ACTION ITEM >> In the records below, pick out all lines containing the word "Mercado".
[Opening TASK INPUTS section]
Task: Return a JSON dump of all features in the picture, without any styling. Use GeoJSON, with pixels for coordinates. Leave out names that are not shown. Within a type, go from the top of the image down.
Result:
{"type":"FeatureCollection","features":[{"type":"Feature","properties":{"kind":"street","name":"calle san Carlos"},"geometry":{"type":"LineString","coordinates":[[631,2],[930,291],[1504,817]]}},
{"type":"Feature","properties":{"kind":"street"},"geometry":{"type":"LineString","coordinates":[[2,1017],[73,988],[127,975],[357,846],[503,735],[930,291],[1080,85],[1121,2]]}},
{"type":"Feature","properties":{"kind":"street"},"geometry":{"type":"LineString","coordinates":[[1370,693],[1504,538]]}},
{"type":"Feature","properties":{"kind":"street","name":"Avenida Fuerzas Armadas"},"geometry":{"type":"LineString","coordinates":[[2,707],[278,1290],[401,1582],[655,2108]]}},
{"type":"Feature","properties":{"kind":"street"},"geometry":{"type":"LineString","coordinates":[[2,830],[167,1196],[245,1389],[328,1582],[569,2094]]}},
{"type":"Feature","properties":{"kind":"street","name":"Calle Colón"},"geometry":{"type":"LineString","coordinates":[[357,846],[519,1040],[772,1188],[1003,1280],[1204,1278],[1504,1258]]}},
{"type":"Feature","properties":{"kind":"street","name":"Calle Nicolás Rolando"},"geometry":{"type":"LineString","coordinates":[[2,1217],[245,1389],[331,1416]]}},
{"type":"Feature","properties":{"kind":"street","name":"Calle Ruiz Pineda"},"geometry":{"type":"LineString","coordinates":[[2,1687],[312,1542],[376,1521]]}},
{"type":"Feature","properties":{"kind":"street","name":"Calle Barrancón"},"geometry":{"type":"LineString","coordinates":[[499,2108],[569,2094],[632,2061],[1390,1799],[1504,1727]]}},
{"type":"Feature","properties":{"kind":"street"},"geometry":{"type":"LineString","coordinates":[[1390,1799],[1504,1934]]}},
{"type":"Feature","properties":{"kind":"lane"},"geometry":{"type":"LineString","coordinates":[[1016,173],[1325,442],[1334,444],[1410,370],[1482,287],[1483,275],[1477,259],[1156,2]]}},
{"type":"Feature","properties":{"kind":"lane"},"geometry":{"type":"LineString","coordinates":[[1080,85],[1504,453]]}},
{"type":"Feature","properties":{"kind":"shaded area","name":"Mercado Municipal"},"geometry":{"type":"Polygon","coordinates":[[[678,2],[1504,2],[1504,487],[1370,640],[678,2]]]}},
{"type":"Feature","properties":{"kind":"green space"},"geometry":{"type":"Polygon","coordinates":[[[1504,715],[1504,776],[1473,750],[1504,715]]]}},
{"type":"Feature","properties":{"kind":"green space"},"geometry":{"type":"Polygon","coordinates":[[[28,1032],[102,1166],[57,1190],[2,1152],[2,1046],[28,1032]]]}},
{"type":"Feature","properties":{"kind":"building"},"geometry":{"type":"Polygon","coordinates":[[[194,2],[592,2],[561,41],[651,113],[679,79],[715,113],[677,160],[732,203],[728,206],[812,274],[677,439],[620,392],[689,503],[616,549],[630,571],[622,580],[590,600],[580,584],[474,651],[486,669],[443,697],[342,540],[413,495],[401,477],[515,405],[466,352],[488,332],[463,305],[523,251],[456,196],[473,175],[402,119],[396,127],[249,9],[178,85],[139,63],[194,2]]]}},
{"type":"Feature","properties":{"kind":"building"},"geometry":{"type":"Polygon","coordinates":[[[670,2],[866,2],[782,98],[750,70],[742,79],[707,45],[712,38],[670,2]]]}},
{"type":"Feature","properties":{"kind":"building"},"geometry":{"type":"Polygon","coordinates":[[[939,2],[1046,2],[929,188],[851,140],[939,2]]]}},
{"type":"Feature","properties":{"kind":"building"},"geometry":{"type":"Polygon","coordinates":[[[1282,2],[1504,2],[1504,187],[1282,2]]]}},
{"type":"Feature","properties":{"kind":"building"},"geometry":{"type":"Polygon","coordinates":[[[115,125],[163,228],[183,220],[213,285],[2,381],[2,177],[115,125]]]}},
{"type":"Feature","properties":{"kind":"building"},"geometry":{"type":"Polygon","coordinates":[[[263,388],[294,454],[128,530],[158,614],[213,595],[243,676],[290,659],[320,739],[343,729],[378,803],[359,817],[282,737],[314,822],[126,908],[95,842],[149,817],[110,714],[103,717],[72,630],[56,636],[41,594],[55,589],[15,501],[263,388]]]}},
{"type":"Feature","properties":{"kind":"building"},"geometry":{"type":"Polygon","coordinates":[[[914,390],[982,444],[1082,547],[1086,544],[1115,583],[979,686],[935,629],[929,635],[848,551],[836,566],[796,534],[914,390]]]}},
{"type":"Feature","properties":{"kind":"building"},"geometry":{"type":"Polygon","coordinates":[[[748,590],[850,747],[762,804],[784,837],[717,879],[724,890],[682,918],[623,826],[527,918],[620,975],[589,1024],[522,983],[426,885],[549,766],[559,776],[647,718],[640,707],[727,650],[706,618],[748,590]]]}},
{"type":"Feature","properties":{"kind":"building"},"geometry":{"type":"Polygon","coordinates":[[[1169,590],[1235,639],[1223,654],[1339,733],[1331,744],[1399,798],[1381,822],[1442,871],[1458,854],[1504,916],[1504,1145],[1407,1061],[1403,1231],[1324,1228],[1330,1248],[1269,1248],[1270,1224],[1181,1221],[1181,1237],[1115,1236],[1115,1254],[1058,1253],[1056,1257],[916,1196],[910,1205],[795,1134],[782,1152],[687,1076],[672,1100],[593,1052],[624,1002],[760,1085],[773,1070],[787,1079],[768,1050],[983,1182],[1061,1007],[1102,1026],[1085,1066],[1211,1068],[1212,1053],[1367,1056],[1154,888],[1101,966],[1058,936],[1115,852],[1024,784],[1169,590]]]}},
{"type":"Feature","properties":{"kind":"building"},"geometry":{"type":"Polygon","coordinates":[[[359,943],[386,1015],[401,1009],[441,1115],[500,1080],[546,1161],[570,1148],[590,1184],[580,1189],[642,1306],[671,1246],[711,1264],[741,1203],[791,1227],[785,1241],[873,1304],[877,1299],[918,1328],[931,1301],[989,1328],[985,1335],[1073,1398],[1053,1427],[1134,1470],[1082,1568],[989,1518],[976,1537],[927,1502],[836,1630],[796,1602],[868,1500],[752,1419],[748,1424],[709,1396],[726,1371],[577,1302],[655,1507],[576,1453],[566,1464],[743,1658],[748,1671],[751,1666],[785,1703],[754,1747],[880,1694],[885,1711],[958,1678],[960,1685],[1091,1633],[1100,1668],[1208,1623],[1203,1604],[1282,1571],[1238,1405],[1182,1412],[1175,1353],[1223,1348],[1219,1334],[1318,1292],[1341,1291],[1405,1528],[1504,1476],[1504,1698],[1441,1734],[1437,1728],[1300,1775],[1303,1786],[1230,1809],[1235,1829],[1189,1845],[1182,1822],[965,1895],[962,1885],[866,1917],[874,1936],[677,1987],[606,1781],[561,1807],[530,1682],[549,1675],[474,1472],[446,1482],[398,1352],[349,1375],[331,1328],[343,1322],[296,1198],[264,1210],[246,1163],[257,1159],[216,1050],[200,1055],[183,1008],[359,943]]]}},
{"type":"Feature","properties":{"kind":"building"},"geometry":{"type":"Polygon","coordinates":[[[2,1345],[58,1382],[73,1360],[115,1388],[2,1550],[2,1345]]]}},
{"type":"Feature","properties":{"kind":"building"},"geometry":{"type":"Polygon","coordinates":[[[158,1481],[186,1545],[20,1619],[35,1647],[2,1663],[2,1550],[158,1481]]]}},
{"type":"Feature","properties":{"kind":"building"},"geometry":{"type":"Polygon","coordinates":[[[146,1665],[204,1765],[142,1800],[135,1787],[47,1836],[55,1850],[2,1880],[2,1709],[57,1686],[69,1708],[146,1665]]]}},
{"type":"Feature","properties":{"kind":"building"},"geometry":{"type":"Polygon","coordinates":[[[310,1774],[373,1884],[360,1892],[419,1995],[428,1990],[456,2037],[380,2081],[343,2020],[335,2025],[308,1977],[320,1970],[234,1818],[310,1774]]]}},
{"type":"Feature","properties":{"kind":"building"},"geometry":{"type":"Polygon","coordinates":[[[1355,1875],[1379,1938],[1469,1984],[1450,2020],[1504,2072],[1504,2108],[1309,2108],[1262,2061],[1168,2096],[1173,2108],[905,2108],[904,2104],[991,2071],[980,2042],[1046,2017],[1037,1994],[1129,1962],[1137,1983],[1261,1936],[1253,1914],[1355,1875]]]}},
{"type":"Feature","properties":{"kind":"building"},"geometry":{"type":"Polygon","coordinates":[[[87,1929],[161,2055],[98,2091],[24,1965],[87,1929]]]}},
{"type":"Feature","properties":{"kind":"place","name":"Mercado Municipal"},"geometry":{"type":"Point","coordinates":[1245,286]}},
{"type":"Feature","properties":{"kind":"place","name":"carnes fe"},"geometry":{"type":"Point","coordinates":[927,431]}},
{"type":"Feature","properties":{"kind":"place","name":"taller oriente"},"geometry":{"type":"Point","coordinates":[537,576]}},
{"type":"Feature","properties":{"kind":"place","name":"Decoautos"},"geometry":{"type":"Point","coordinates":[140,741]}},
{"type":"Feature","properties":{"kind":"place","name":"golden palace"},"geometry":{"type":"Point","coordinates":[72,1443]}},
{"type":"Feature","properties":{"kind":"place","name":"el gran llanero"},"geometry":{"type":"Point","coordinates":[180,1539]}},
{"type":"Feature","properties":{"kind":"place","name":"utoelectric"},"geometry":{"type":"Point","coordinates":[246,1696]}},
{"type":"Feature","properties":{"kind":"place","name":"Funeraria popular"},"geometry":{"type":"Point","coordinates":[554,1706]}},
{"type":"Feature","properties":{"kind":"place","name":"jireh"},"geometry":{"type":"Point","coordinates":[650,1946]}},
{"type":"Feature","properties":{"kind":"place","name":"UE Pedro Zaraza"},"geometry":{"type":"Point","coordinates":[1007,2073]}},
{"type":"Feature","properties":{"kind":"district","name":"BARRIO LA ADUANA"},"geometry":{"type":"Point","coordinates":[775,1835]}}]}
[Closing TASK INPUTS section]
RESPONSE TO THE EXERCISE >>
{"type":"Feature","properties":{"kind":"shaded area","name":"Mercado Municipal"},"geometry":{"type":"Polygon","coordinates":[[[678,2],[1504,2],[1504,487],[1370,640],[678,2]]]}},
{"type":"Feature","properties":{"kind":"place","name":"Mercado Municipal"},"geometry":{"type":"Point","coordinates":[1245,286]}},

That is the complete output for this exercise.